→ Images with localized body landmarks
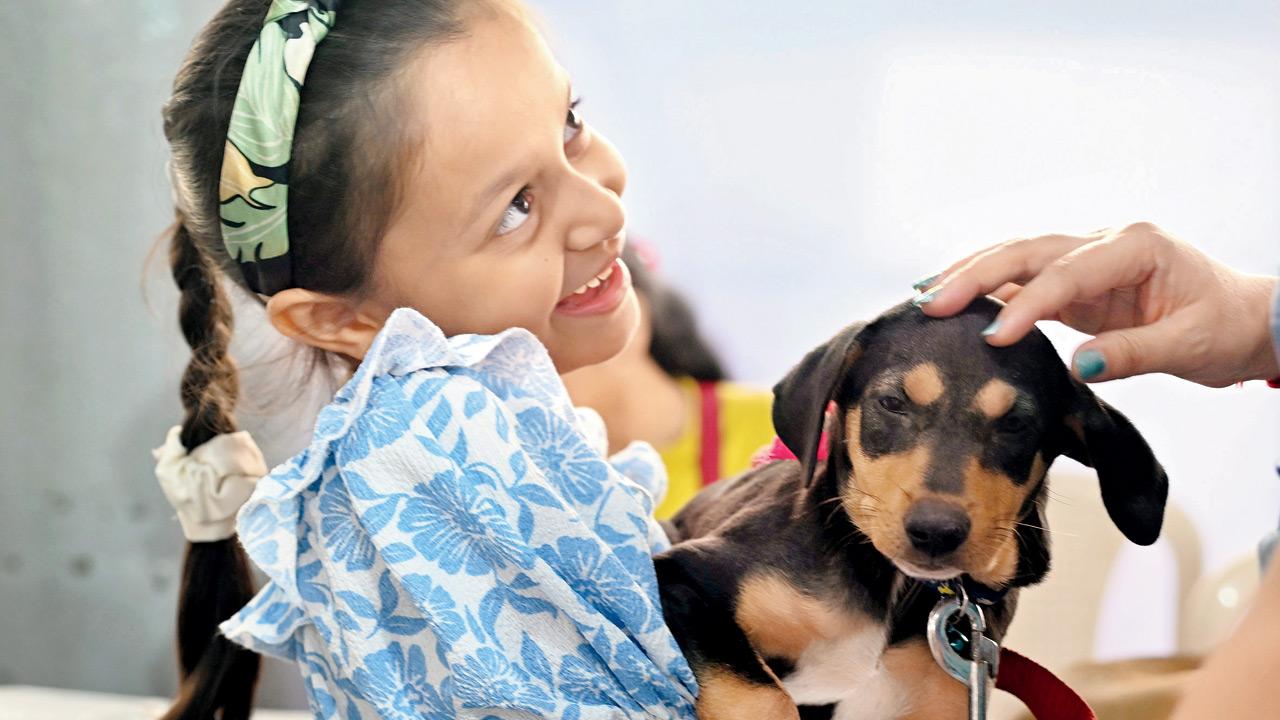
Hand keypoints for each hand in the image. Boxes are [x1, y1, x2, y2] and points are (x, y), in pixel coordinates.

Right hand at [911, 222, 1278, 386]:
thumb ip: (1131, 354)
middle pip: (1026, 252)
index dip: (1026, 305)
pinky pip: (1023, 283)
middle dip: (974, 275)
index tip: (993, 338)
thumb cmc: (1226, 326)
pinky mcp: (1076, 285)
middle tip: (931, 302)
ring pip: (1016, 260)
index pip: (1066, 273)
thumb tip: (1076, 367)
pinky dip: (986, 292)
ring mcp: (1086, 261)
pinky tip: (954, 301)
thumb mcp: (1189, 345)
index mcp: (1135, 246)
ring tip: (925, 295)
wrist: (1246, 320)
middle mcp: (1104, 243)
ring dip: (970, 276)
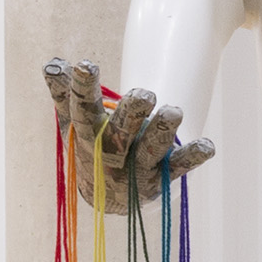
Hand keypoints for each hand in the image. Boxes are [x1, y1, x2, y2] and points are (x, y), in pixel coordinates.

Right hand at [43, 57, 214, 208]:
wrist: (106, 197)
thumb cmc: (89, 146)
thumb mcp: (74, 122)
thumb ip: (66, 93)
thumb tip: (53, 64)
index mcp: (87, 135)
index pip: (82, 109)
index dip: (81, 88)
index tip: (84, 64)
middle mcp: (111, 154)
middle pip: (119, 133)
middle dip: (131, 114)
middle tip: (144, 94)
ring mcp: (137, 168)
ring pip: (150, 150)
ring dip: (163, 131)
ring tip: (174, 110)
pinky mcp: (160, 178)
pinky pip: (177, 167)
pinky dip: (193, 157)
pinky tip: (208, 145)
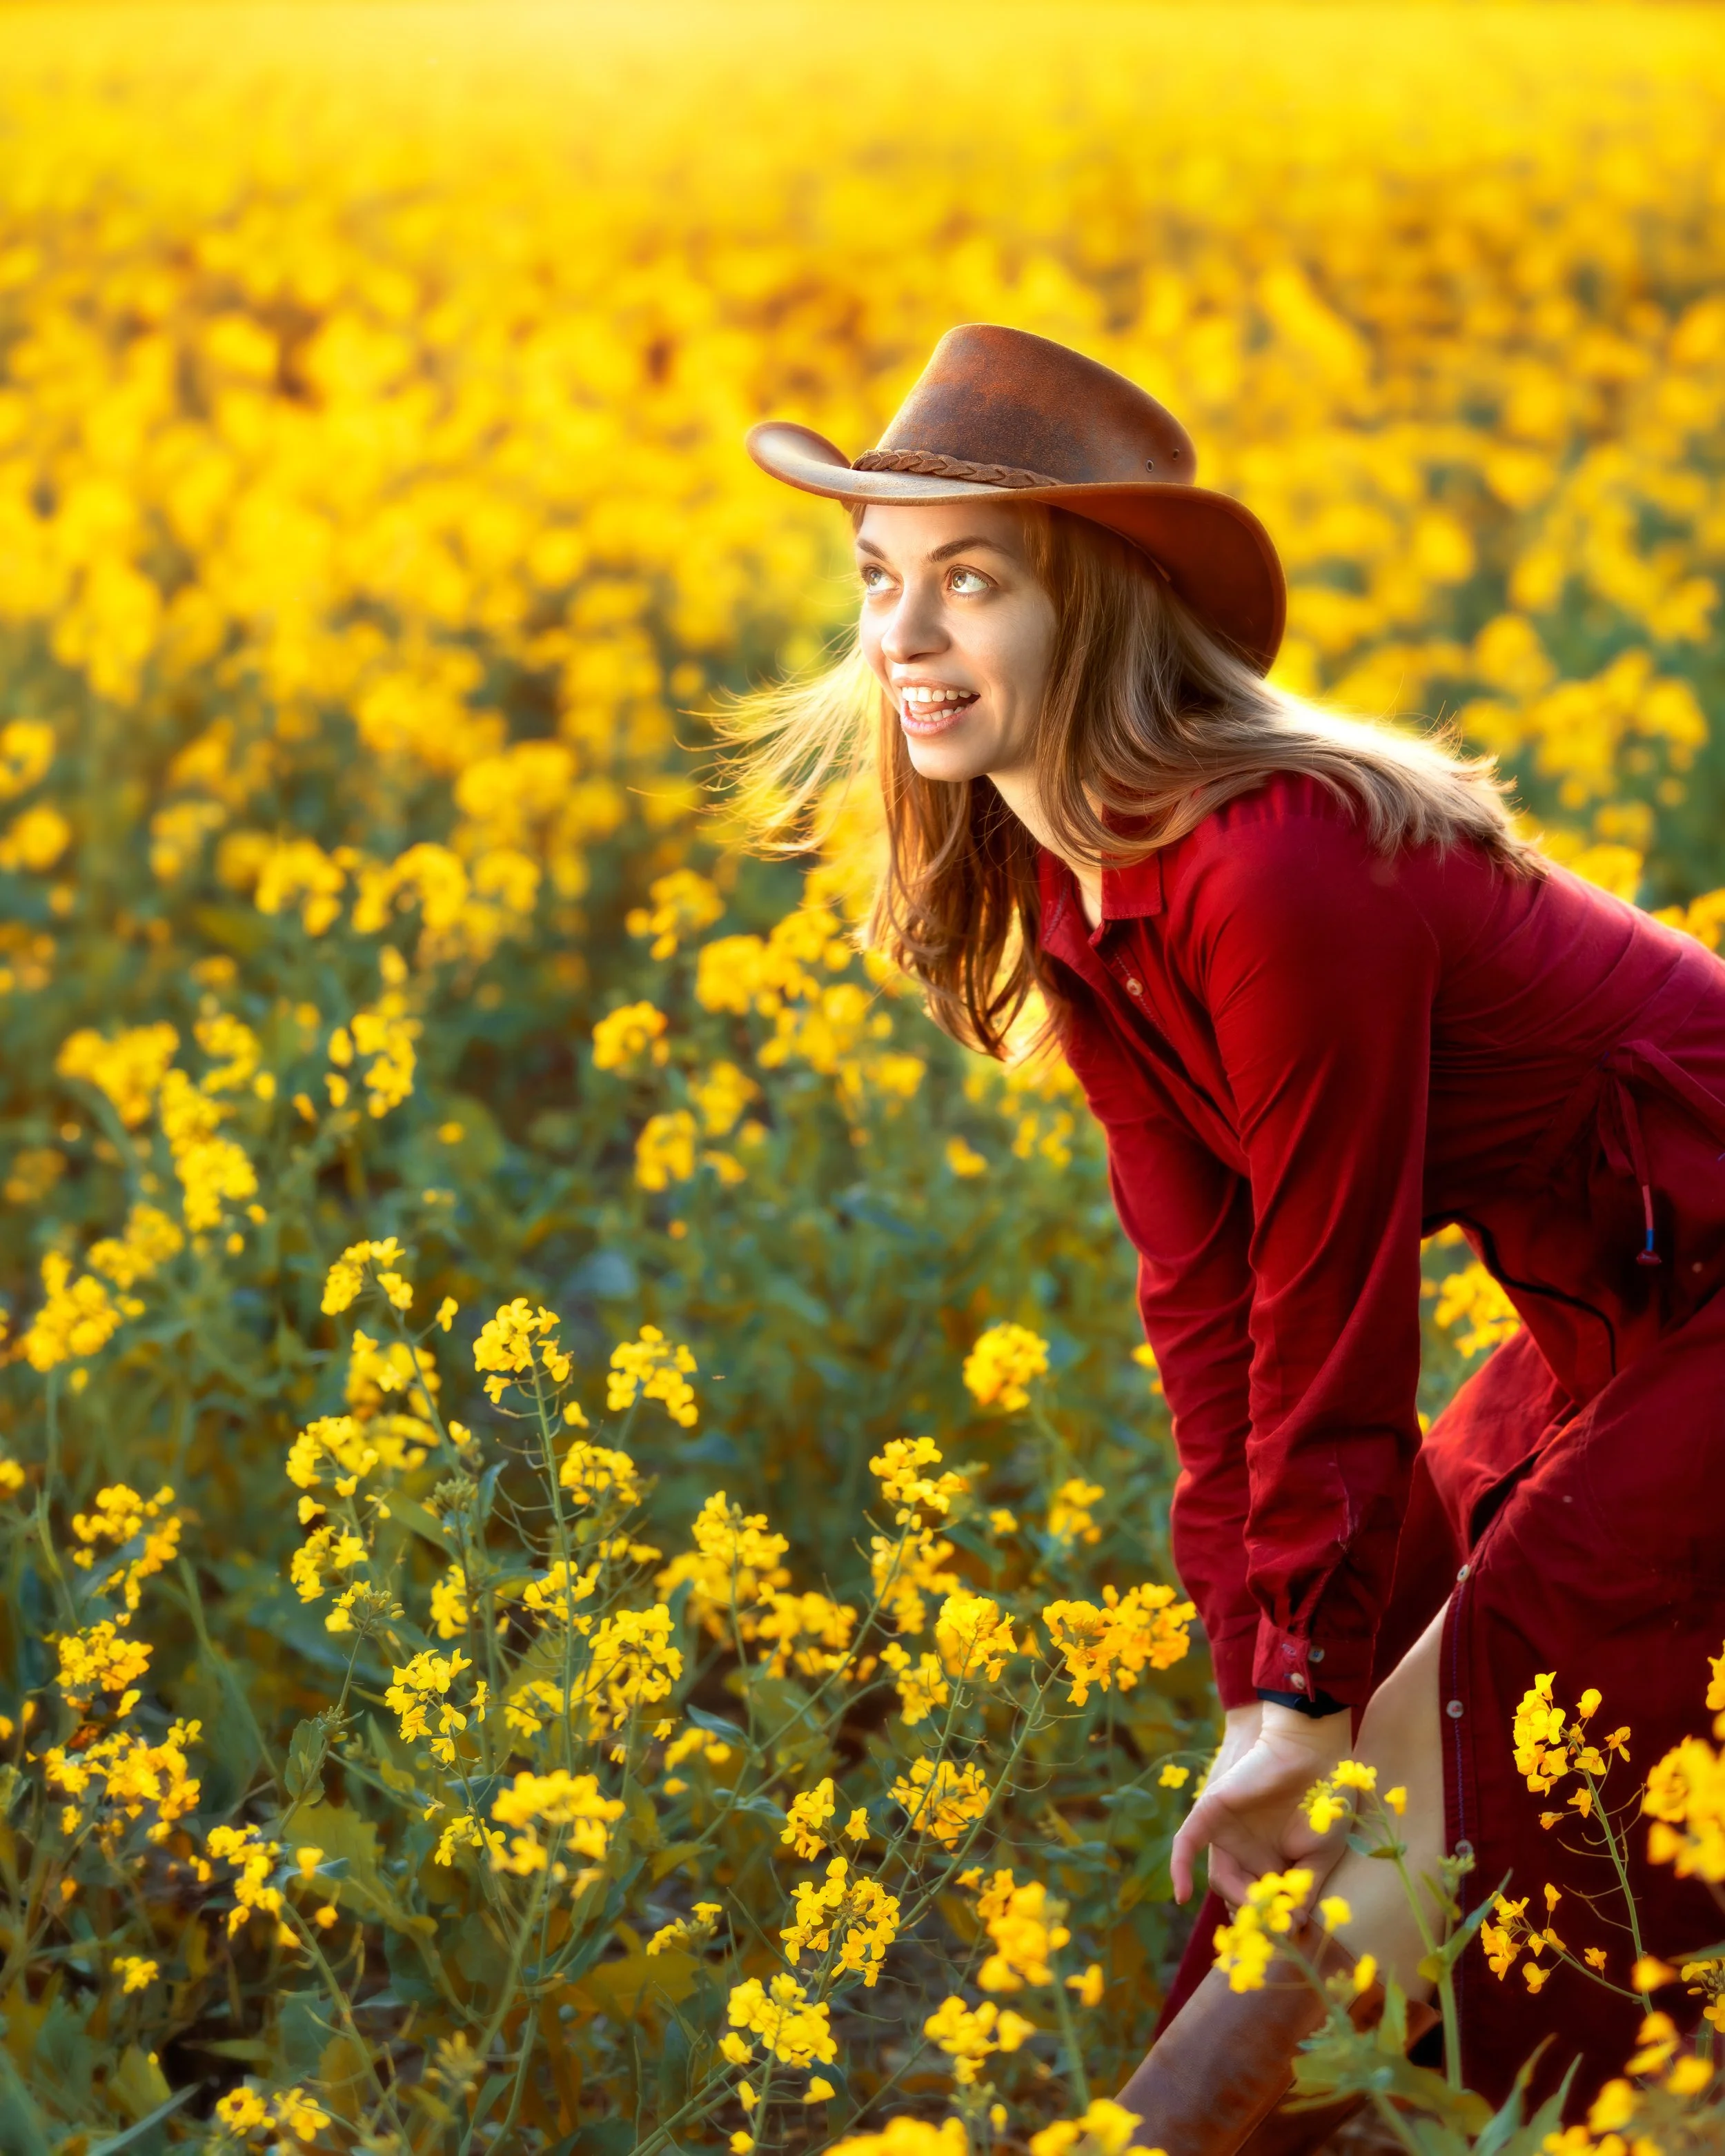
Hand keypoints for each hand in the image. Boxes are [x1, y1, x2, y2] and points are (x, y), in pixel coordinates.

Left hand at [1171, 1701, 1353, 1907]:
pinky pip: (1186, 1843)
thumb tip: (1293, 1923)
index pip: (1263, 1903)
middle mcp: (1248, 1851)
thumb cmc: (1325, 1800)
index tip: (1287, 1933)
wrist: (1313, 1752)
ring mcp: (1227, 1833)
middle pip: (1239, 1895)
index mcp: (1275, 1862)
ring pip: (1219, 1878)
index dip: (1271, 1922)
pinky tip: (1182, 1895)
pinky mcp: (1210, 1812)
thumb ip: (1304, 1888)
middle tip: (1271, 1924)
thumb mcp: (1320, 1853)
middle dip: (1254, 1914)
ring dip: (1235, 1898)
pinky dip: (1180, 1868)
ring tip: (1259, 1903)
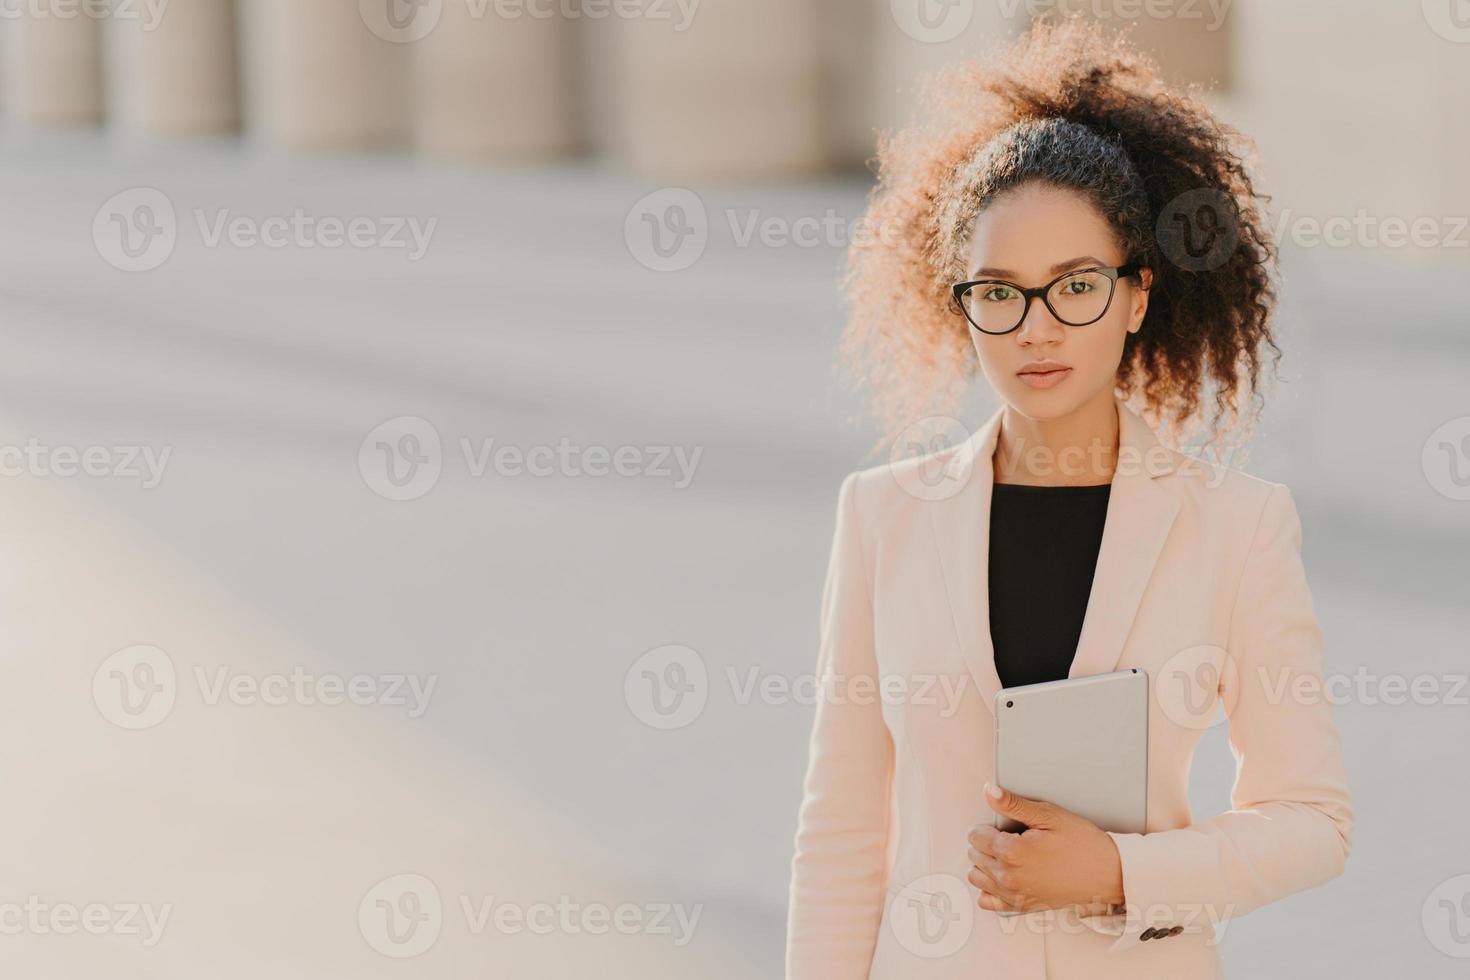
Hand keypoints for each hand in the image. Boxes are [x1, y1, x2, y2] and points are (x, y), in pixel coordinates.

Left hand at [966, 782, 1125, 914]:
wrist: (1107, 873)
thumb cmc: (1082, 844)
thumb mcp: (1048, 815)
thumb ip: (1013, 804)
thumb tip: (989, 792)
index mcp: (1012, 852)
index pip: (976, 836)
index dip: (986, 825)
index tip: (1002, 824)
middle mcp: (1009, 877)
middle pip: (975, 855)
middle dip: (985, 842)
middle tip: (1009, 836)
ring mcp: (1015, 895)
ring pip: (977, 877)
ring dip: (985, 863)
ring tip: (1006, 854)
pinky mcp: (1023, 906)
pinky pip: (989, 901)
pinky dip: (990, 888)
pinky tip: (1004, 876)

→ Task item
Your reply should consist solely of the lines above, from the opening line through the line with "ring dip: (970, 276)", reproduced exactly and without pictures.

→ Output for this exercise
Hand keypoints for each hand in the image. Boxes are [x1, y1, x2, y2] and points are (x, y), in pixel coordinates.

Right hand at [911, 222, 1278, 386]:
thumb ip: (1131, 354)
middle pip: (1026, 252)
index dip: (1026, 305)
pinky pip: (1023, 283)
middle dip: (974, 275)
index tip: (993, 338)
thumb cmc: (1226, 326)
pinky mcp: (1076, 285)
middle tip: (931, 302)
ring pip: (1016, 260)
index pip: (1066, 273)
thumb tip: (1076, 367)
pinky dip: (986, 292)
ring mcp: (1086, 261)
pinky tip: (954, 301)
thumb mcp: (1189, 345)
index mcp: (1135, 246)
ring tip: (925, 295)
wrist: (1246, 320)
middle mcp: (1104, 243)
ring dip: (970, 276)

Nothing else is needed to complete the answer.